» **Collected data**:
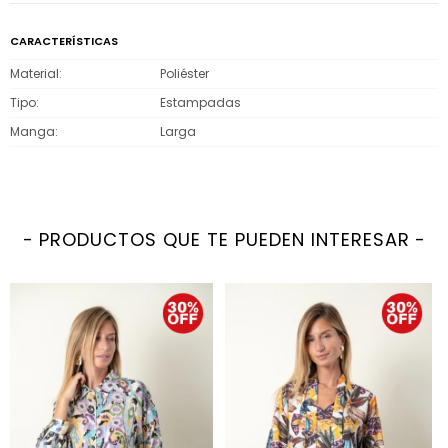
CARACTERÍSTICAS
Material
Poliéster
Tipo
Estampadas
Manga
Larga
PRODUCTOS QUE TE PUEDEN INTERESAR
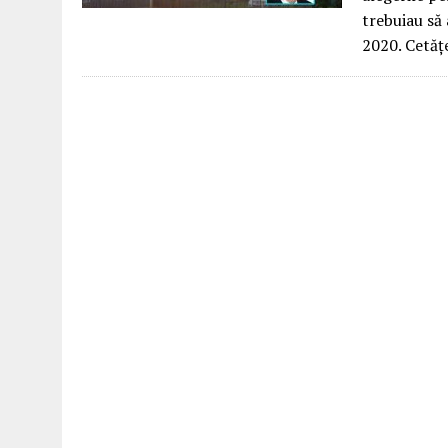
trebuiau să 
2020. Cetăț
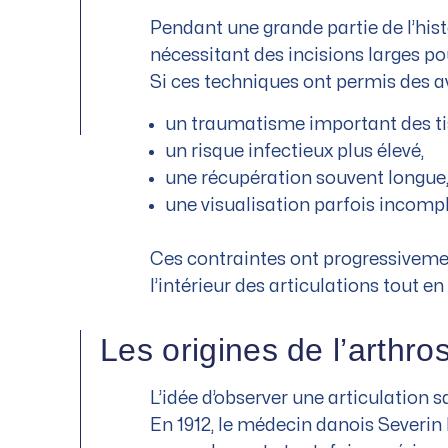
Pendant une grande partie de l’histoi
nécessitant des incisions larges pou
Si ces techniques ont permis des av
un traumatisme important des ti
un risque infectieux plus élevé,
une récupération souvent longue
une visualisation parfois incompl
Ces contraintes ont progressiveme
l’intérieur des articulations tout en
Les origines de l’arthrosc
L’idée d’observer une articulation s
En 1912, le médecin danois Severin 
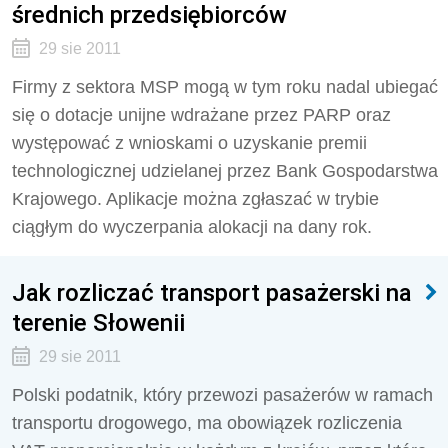
średnich przedsiębiorców
29 sie 2011
Firmy z sektora MSP mogą w tym roku nadal ubiegać
się o dotacje unijne wdrażane przez PARP oraz
występować z wnioskami o uzyskanie premii
technologicznej udzielanej przez Bank Gospodarstwa
Krajowego. Aplikacje można zgłaszać w trybie
ciągłym do wyczerpania alokacji na dany rok.
Jak rozliczać transport pasażerski na
terenie Słowenii
29 sie 2011
Polski podatnik, który przewozi pasażerów w ramach
transportu drogowego, ma obowiązek rozliczenia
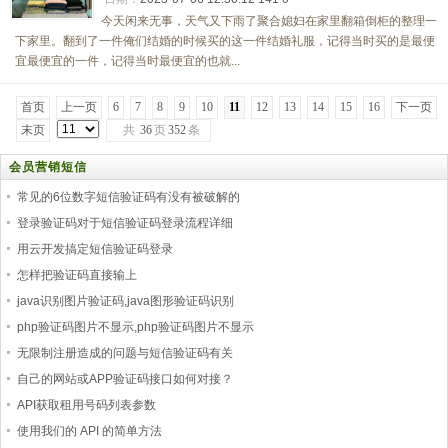
今天闲来无事，天气又下雨了聚合媳妇在家里翻箱倒柜的整理一
下家里。翻到了一件俺们结婚的时候买的这一件结婚礼服，记得当时买的是最便
宜最便宜的一件，记得当时最便宜的也就...
首页
上一页
6
7
8
9
10
11
12
13
14
15
16
下一页
末页
共
36
页
352
条
会员营销短信
常见的6位数字短信验证码有没有被破解的
登录验证码对于短信验证码登录流程详细
用云开发搞定短信验证码登录
怎样把验证码直接输上
java识别图片验证码,java图形验证码识别
php验证码图片不显示,php验证码图片不显示
无限制注册造成的问题与短信验证码有关
自己的网站或APP验证码接口如何对接？
API获取租用号码列表参数
使用我们的 API 的简单方法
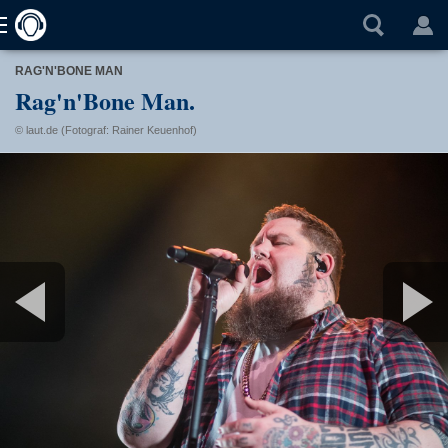
RAG'N'BONE MAN
Rag'n'Bone Man.
© laut.de (Fotograf: Rainer Keuenhof)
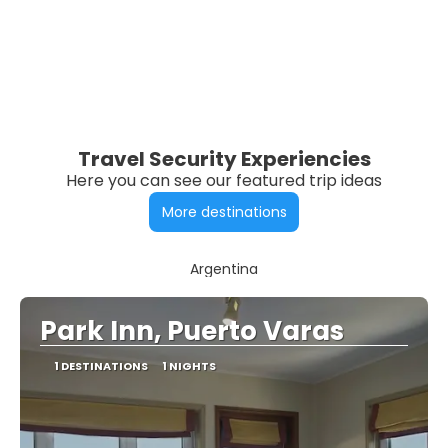
Travel Security Experiencies
Here you can see our featured trip ideas
More destinations
Argentina
Park Inn, Puerto Varas
1 DESTINATIONS
1 NIGHTS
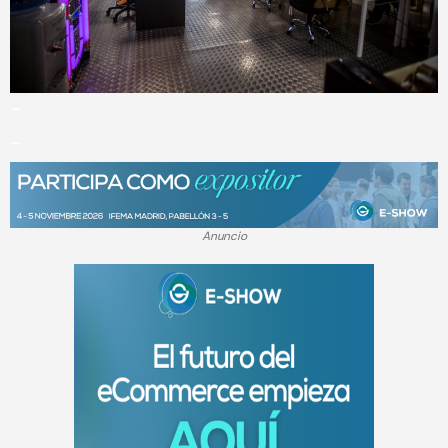
_
_
Anuncio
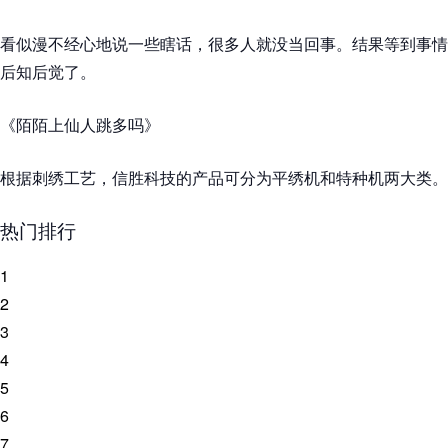
看似漫不经心地说一些瞎话，很多人就没当回事。结果等到事情
后知后觉了。
《陌陌上仙人跳多吗》
根据刺绣工艺，信胜科技的产品可分为平绣机和特种机两大类。
热门排行
1
2
3
4
5
6
7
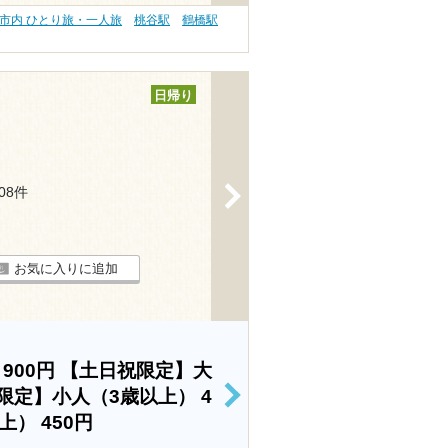
市内 ひとり旅・一人旅
桃谷駅
鶴橋駅
日帰り
>
208件
お気に入りに追加
）
900円
【土日祝限定】大
限定】小人（3歳以上）
4
>
以上）
450円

» **Task directions**: Could you set down, exactly as written, every line from the one with "More destinations" to the end of the data, both ends included? Leave out the pictures.

» **Answer space**:
More destinations
Argentina
Park Inn, Puerto Varas
1 DESTINATIONS
1 NIGHTS
_
_
Anuncio
看似漫不经心地说一些瞎话，很多人就没当回事。结果等到事情
后知后觉了。
《陌陌上仙人跳多吗》
根据刺绣工艺，信胜科技的产品可分为平绣机和特种机两大类。
热门排行
1
2
3
4
5
6
7
市内 ひとり旅・一人旅
桃谷駅
鶴橋駅
日帰り
>
208件
お気に入りに追加
）
900円
【土日祝限定】大
限定】小人（3歳以上）
4
>
以上）
450円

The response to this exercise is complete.